The Sculpture Made To Memorialise The Lives Lost In The 1989 Tiananmen Square killings Was Taken Down In An Attempt To Censor Its History – But Why?
“The old cannot kill the young forever.” – The Pillar Of Shame
Those were the last words chiselled onto the base of the victims who were found wrapped up in plastic, gagged with rope and dumped in a cargo container on 23 December 2021.
Under cover of darkness on a gloomy night, they made their way to the killing site. Gigantic tall wooden boards lifted to the sky as the murder was about to take place.
Suddenly, drilling sounds and loud clanging could be heard from the boarded-up site, patrolled by armed guards, as workers barricaded the scene in Hong Kong.

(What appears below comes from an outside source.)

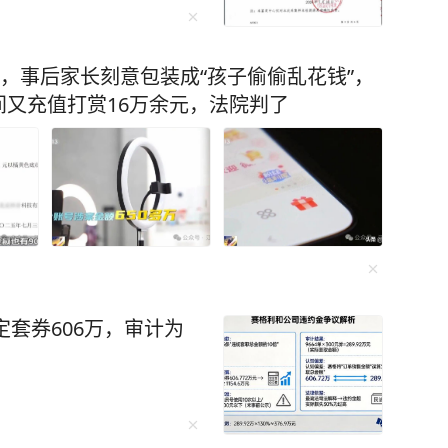
元，事后家长刻意包装成“孩子偷偷乱花钱”，
又充值打赏16万余元，法院判了
定套券606万，审计为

Down Came The Claw Machine And Up Rose The Screaming Dead
The victim – an eight-metre-tall Pillar of Shame, which depicted 50 torn and twisted bodies that towered in entanglements of human suffering, was cast in bronze, copper and concrete.
Born in 1989, the suffering bodies were created by Danish sculptor Jens Galschiøt to symbolise the Tiananmen Square crackdown.
For 24 years, this sculpture stood on the campus of Hong Kong University.
It represented the people of Hong Kong who, at the time, asked for more freedom but got bullets instead.
Not only did it stand for the past, but it was a symbol of the present, of how far their walk to freedom got them.
Now, all left is plastic boards and an empty concrete corridor carrying the deafening silence that once stood tall.
The entire sculpture vanished, carrying its memory with it.
…And The Rest Is History
The monument’s removal stemmed from the increasing pressure from the Beijing government.
The actual event is seen as a taboo topic in mainland China where it cannot be publicly marked.
Every Year on 4 June, thousands of people rally throughout China to remember a 1989 violent government crackdown.
To this day, the Chinese government refuses to acknowledge the event, and any information about it is blocked on their internet and removed from public records.
The father and creator of the sculpture had this to say:
“This is my sculpture and my property. At the moment, they are destroying the artwork that belonged to a foreign artist, and I think maybe this is the new case. Of course, we will try to protect our property and even sue them if this is necessary.” – Jens Galschiøt.
Today more and more statues are disappearing in Hong Kong. It just makes you wonder. What are they trying to hide?